Being a dual citizen can provide all kinds of strange experiences.  Today, news came out that a Canadian sniper set the long distance record for a kill--3540 meters--in Iraq.  My Canadian nationalism was not so much activated by pride in this, but when American folks raised doubts.

I have no expertise on sniping, although I did point out that Canadian snipers already near the top of the list of longest shot records.  So, this is not some junior varsity squad claiming that they beat the Golden State Warriors (if I were really Canadian, I would have used a hockey reference).  Still, boasting happens all the time, so having some doubt makes sense (there is apparently video).

I would suggest three political dynamics here that suggest this claim has some credibility:
  1. CANSOF (Canadian Special Operations Forces Command) is not exaggerating in order to maximize its budget.  It has no need as it is one of the big winners of the Defence Policy Review.  CANSOF is going to get significantly more personnel and budget, so there is no need to boast here to try to get more resources.
  2. I am pretty sure that the Liberal government is less than thrilled about this news.  While this government is not as pacifist as many would suggest (the aforementioned DPR is far more favorable towards "kinetic" stuff than one might have expected), they would still like the Iraq mission not to be described as a combat mission.  This is a trap that many leaders of democracies have fallen into, so Trudeau is not alone.  The news that a Canadian sniper was doing his job (pretty sure we don't have female snipers yet) undercuts the effort to make this effort seem less like war.  
  3. This news is also inconvenient in another way. Once the Mosul operation finishes, the question becomes: what happens to the Canadian mission in Iraq?  Training the Kurds will not make much sense, and Canada does not seem to have a role in training the Iraq army.  So, the SOF guys and others could come home after their mission is completed, but then the government might be accused of being too weak on the counter-ISIS fight.  So, the government might be happy to get this sniping news out so that they can look strong on the counter-ISIS fight or not.  Hmmm.  

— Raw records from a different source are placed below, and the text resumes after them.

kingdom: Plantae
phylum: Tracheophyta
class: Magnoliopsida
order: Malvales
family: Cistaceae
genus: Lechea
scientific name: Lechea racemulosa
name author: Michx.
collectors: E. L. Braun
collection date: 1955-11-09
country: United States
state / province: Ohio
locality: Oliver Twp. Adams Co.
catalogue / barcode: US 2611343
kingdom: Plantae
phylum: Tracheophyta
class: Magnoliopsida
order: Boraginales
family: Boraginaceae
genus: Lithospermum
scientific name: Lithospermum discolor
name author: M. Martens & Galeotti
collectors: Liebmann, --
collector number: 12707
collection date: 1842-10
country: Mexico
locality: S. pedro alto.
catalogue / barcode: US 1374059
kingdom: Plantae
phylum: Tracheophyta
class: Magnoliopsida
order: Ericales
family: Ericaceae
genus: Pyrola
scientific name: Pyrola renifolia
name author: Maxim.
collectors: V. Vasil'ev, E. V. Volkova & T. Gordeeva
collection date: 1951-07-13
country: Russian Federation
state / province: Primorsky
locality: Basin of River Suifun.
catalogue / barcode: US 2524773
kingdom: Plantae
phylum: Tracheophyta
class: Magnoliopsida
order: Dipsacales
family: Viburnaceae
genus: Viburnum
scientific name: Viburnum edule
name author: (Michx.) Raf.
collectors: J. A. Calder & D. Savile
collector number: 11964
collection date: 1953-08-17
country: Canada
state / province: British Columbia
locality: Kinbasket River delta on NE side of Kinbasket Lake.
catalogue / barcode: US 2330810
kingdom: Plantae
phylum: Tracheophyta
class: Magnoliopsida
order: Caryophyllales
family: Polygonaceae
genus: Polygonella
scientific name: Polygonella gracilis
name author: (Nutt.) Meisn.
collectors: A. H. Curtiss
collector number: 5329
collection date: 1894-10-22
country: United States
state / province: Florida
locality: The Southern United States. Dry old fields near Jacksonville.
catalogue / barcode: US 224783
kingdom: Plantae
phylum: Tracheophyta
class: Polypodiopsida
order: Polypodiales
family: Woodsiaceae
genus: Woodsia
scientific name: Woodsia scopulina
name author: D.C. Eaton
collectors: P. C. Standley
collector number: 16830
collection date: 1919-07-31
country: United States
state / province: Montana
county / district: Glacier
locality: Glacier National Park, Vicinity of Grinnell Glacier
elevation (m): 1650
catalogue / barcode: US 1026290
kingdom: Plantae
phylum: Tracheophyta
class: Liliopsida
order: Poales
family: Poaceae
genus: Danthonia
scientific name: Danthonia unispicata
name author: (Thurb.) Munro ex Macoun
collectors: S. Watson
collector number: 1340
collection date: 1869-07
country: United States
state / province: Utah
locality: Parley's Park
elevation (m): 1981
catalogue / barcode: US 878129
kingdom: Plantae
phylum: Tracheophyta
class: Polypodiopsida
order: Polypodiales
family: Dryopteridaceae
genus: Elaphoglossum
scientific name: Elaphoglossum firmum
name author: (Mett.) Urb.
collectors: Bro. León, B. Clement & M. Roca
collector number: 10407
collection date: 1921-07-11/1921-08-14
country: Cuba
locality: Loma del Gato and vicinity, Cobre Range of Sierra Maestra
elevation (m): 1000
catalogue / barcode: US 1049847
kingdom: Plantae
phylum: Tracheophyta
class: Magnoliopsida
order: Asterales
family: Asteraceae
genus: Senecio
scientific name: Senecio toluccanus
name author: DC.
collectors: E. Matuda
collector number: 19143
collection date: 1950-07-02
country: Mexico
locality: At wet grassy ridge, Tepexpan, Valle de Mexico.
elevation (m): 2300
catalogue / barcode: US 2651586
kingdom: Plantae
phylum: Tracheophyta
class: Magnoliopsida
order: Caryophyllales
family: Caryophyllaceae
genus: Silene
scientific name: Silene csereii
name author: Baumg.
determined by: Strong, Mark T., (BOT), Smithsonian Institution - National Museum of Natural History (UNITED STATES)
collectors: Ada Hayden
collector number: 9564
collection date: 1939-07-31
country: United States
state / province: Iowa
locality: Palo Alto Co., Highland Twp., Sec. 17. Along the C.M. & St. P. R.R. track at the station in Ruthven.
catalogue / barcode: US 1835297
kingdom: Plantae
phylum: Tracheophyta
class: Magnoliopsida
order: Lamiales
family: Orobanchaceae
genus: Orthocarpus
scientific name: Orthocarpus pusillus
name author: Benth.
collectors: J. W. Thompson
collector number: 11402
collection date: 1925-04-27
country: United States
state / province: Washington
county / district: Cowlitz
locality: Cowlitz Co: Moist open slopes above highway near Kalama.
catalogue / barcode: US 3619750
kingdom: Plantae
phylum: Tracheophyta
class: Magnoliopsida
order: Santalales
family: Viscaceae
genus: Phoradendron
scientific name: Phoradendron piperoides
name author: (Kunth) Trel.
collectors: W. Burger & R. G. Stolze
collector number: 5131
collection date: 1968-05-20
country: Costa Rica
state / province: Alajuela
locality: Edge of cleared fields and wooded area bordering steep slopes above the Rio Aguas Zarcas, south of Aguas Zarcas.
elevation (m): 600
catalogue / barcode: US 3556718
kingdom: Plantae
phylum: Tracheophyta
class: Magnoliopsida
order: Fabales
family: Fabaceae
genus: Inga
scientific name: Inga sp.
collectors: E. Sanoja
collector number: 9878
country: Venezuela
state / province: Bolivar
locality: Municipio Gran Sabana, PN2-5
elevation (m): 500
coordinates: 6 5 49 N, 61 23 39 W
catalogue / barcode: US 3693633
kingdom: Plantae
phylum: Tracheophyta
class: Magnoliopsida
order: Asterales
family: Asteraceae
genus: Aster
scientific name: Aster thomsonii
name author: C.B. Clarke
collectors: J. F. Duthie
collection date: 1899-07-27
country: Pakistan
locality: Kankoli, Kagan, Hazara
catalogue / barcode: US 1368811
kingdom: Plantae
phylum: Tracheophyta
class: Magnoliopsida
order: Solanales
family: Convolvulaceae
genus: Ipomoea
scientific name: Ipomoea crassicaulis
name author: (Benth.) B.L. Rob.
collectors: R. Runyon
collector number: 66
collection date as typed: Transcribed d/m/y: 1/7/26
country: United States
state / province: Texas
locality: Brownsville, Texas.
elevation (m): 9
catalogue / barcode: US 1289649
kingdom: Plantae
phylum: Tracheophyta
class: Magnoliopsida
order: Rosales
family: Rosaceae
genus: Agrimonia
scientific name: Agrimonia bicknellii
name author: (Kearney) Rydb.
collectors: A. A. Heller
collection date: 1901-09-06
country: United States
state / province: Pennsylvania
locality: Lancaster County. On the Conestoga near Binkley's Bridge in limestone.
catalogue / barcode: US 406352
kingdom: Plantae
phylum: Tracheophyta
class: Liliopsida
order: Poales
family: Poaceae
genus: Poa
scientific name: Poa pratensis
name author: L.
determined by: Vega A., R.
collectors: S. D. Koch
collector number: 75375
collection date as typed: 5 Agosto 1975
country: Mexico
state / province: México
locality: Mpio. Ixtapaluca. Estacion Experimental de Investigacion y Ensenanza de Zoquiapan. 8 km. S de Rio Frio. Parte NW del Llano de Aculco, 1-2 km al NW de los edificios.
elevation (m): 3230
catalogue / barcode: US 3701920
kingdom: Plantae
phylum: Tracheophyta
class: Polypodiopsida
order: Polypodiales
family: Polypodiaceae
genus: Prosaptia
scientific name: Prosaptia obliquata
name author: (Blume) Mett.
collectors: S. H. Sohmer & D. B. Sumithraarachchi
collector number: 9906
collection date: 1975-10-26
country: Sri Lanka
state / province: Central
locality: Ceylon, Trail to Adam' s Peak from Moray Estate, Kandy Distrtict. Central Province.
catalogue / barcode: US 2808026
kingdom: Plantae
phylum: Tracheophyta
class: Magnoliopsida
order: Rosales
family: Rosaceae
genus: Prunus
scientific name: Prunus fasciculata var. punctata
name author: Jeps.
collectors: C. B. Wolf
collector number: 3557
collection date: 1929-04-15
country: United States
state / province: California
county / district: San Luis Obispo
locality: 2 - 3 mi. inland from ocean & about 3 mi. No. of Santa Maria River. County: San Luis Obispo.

My guess is that CANSOF was proud of its accomplishment (which Mrs. Spew reminds me involves killing people, which is not something to be too thrilled about), and shared the news because that is what militaries do--they like to recognize the achievements of their troops/sailors/pilots/etc.  One enduring lesson I had from my time in the Pentagon was how seriously the armed forces took recognition of contributions.  That is a very essential part of this whole profession at arms thing.